Écoutez-les parler: Je dis, et je m'en tords
De rire, que Socrate au fond a tous les torts;
Bien vivre, et de laquais emplir son vestibule,
Cela vaut mieux que d'être Horace ou Thrasybule;
Je préfère, en dépit de Dante le rimeur,
Trimalcion qui soupe à Thraséas qui meurt;
Je contemple Aristide avec insouciance;
Je sens mon estomac plus que ma conscience;
Je ne tiens pas le moins du monde à rayonner,
Et plus qu'un grand exploit j'estime un bon dîner.
Ayons donc le bon sens d'être ce que nous sommes,
Des nains; délivrons-nous du fardeau des grands hommes.
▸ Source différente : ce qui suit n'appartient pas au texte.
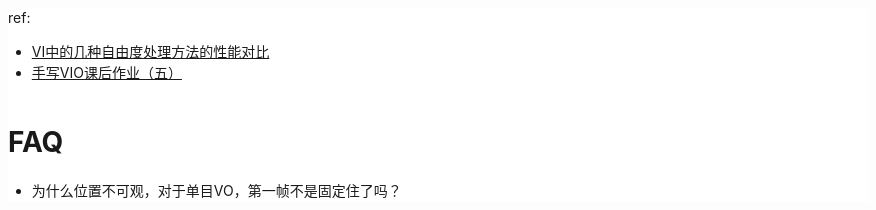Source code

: ref:

- [VI中的几种自由度处理方法的性能对比](http://epsilonjohn.club/2020/04/06/SLAM%E4%BB%A3%E7%A0%81%E8%AF%BE%E7%A8%8B/VI%E4%B8%AD%E7%9A%84%E5%87%A0%E7%A7%8D%E8%87%AA%E7%94%B1%E5%BA%A6%E5%A4%84%E7%90%86%E6%96%B9%E6%B3%95%E7%9A%84%E6%80%A7%E8%83%BD%E5%AF%B9%E6%AF%94/)
- [手写VIO课后作业（五）](https://codeantenna.com/a/qUUBuna1Bx)


# FAQ

* 为什么位置不可观，对于单目VO，第一帧不是固定住了吗？


[^1]: [一文看尽4种SLAM中零空间的维护方法](https://zhuanlan.zhihu.com/p/341322063)
[^2]: [(17)李导数与李括号](https://zhuanlan.zhihu.com/p/33381200)
[^3]: [可观察性（observability）](https://zh.m.wikipedia.org/zh-hans/%E5%8F%AF%E8%A7%80%E6%B8%AC%E6%80%A7)
[^4]: [通过能观性分析理解SLAM系统的可观维度](https://blog.csdn.net/Walking_roll/article/details/120612989)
A bas tous ces gens-là! l'orgueil les étouffait;
Votre Léonidas veut faire de l'effet;
Qu'est-ce que Winkelried? un crétin ineffable.
Quant à Guillaume Tell, messieurs, c'est une fable.
Le lion qui mangea Callisthène a bien fait.
Hoche, Marceau, Kléber? J'aime autant Galliffet.
Vivent ceux qui toujours plièrent et fléchirent! -

Et des sages, sortis de Lilliput, déchirent
Toute la vieille histoire où ces grands noms ont lui.
On se sent insulté par la gloire d'autrui.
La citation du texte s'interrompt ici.